> **Problem to solve**
Print the data that follows exactly, leaving nothing out.

*** Opening of Material for this task ***

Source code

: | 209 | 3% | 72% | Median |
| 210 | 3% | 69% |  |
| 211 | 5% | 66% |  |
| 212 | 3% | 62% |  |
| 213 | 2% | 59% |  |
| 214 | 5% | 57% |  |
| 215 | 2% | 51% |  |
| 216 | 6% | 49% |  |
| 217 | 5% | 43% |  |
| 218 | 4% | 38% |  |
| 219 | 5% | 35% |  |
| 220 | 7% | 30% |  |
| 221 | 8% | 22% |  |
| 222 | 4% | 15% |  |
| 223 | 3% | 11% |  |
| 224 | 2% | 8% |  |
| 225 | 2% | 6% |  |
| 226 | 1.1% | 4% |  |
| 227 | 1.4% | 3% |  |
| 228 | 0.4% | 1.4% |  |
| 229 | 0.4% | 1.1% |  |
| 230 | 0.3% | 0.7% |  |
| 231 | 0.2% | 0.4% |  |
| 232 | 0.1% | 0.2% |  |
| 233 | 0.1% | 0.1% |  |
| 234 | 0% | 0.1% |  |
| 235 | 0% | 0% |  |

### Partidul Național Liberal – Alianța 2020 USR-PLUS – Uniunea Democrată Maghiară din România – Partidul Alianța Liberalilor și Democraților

*** Close of Material for this task ***

> **Written response**
Source code

: | 209 | 3% | 72% | Median |
| 210 | 3% | 69% |  |
| 211 | 5% | 66% |  |
| 212 | 3% | 62% |  |
| 213 | 2% | 59% |  |
| 214 | 5% | 57% |  |
| 215 | 2% | 51% |  |
| 216 | 6% | 49% |  |
| 217 | 5% | 43% |  |
| 218 | 4% | 38% |  |
| 219 | 5% | 35% |  |
| 220 | 7% | 30% |  |
| 221 | 8% | 22% |  |
| 222 | 4% | 15% |  |
| 223 | 3% | 11% |  |
| 224 | 2% | 8% |  |
| 225 | 2% | 6% |  |
| 226 | 1.1% | 4% |  |
| 227 | 1.4% | 3% |  |
| 228 | 0.4% | 1.4% |  |
| 229 | 0.4% | 1.1% |  |
| 230 | 0.3% | 0.7% |  |
| 231 | 0.2% | 0.4% |  |
| 232 | 0.1% | 0.2% |  |
| 233 | 0.1% | 0.1% |  |
| 234 | 0% | 0.1% |  |
| 235 | 0% | 0% |  |

### Partidul Național Liberal – Alianța 2020 USR-PLUS – Uniunea Democrată Maghiară din România – Partidul Alianța Liberalilor și Democraților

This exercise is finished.